How to know if a binary tree is ordered scheme

2019-08-27 18:20发布

问题:

A binary tree is ordered if all its children are under the left branch that the data of the root and branch of the right age and, in turn, binary trees of the left and right branches are also sorted. Write the procedure (ordered-btree? btree) receiving a binary tree as argument and returns True if ordered and false if not.

How can I do this?

回答1:

There are several ways to solve this problem. I'll assume that there are no repeated elements in the tree and that you have written helper procedures for testing whether a tree is empty, whether it's a leaf (that is, both left and right subtrees are empty), for returning the left and right subtrees, the value in each node, the minimum value in a tree and the maximum - these should be trivial to write. The first implementation follows closely the recursive definition mentioned in the question, but it's not very efficient:

(define (ordered-btree? btree)
        ; if the tree is empty or is a leaf
  (cond ((or (is-empty? btree) (is-leaf? btree))
         ; then it's sorted
         true)
        ; else if the right subtree is empty
        ((is-empty? (right-tree btree))
         ; then test whether the current node's value is greater than
         ; the left subtree's maximum, and advance recursion over left
         (and (> (node-value btree) (max-value (left-tree btree)))
              (ordered-btree? (left-tree btree))))
        ; else if the left subtree is empty
        ((is-empty? (left-tree btree))
         ; then test whether the current node's value is less than
         ; the right subtree's minimum, and advance recursion over right
         (and (< (node-value btree) (min-value (right-tree btree)))
              (ordered-btree? (right-tree btree))))
        ; otherwise if both subtrees are non-empty
        (else                           
         ; then perform the same tests as above for both subtrees
         (and (> (node-value btree) (max-value (left-tree btree)))
              (< (node-value btree) (min-value (right-tree btree)))
              (ordered-btree? (left-tree btree))
              (ordered-btree? (right-tree btree))))))

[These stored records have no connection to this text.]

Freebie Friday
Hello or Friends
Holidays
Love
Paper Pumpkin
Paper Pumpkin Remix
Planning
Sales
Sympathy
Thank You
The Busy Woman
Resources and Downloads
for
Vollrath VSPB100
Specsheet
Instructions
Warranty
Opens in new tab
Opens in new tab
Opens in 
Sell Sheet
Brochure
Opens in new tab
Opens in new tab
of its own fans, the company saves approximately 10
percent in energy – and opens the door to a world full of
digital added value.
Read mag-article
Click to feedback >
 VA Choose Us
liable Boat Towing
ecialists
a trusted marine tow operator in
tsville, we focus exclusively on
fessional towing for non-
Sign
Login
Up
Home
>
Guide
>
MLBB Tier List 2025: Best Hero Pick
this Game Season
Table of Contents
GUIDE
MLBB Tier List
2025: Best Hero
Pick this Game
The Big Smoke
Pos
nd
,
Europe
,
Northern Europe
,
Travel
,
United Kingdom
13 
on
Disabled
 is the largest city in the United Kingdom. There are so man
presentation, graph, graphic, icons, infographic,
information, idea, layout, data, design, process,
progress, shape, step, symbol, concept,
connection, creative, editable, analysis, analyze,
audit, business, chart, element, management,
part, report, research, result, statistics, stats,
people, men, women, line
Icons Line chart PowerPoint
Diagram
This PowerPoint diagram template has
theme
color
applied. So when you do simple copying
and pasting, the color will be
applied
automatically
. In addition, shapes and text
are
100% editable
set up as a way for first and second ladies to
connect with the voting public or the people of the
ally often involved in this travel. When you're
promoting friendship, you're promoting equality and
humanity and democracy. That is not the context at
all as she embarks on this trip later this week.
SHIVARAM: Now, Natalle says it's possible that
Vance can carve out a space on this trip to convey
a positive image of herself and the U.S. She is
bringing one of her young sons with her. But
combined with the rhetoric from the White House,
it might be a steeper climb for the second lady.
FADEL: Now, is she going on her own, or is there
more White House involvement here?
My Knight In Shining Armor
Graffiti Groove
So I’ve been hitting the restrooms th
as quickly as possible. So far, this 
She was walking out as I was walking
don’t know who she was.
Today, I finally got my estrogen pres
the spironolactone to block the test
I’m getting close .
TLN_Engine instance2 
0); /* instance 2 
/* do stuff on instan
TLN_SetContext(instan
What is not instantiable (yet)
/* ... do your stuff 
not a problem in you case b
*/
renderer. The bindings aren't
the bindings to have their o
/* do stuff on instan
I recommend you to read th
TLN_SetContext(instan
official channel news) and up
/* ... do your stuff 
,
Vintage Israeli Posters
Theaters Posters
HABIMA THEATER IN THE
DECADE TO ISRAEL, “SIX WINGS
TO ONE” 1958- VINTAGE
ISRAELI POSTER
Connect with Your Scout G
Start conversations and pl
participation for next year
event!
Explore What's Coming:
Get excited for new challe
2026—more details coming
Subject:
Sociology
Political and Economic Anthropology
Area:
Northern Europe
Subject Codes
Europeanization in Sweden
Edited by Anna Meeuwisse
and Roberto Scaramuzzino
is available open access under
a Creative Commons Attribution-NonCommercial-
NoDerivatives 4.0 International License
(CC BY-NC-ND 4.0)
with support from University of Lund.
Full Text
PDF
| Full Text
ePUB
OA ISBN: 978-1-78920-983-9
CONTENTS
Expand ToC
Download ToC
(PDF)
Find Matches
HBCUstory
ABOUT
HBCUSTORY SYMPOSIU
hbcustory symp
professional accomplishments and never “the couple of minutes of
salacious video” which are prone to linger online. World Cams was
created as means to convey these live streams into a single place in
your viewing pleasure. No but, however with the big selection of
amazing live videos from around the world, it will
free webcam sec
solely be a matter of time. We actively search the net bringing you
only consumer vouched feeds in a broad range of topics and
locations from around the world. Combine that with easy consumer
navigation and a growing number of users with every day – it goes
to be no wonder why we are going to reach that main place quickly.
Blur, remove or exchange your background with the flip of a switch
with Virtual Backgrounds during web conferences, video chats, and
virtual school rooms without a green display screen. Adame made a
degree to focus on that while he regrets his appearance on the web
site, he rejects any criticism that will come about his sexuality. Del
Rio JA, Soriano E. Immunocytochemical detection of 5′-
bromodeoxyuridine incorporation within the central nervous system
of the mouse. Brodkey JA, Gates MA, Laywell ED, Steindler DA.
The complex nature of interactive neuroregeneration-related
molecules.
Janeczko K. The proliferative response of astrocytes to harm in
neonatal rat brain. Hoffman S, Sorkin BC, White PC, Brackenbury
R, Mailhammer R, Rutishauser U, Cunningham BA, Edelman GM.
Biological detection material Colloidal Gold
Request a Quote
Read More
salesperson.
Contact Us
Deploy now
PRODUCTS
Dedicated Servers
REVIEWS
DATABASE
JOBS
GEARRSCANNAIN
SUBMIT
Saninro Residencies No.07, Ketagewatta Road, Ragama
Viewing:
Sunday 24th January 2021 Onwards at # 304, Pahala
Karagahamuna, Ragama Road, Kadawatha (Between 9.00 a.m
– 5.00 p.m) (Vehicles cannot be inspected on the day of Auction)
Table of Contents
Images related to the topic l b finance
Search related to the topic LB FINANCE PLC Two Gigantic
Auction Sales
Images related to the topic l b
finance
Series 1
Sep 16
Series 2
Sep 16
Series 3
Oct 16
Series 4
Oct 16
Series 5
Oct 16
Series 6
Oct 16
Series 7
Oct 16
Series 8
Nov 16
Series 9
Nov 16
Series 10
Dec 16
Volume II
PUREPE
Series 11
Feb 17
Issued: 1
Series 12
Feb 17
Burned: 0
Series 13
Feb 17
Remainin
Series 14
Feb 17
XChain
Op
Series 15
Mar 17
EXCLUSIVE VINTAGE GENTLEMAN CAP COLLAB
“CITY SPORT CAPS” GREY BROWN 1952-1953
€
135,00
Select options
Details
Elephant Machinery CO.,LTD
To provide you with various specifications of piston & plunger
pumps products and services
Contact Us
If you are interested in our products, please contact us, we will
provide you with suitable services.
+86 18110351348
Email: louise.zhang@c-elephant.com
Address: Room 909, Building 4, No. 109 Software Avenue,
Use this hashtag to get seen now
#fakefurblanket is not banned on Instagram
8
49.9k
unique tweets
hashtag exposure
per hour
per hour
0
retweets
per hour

A second approach would be to obtain a list of the tree's values using an in-order traversal, and then check if the returned list is sorted. This is a more efficient solution, I'll outline it - once again assuming that the proper helper procedures are in place:

(define (ordered-btree? btree)
  (is-sorted?         ; check whether a list of values is sorted
   (inorder-traversal ; return the in-order traversal of a tree as a list
    btree)))          ; a binary search tree


回答2:

You make a recursive procedure that returns true for empty or leaf node, false if either children are wrong order. A default case (if none of the previous hit) the result is the recursion of ordered-btree? on both children in an and form. eg. (and (ordered-btree? left-child) (ordered-btree? right-child))

Notice that true and false is not standard Scheme. #t and #f is.

Edit since Óscar posted code I'll post my buffer as well:

(define (tree-sorted? tree)
  (let ts-minmax ((tree tree) (minv -Inf.0) (maxv +Inf.0))    
    (or (tree-empty? tree)
        (let ((value (tree-value tree)))
          (and (<= minv value maxv)
               (ts-minmax (tree-left  tree) minv  value)
               (ts-minmax (tree-right tree) value maxv))))))

;; these are just to document how the tree is built up
(define (make-tree value left right) (list value left right))
(define tree-value car)
(define tree-left cadr)
(define tree-right caddr)
(define tree-empty? null?)
(define tree-empty '())

How it works is that whenever you process the left child you know you should never have any higher values than the current node. For the right child you should never encounter a lower value than the current node. maxv and minv narrows down to the only valid range as you traverse. As a starting point I use negative and positive infinitive making the root node have any value.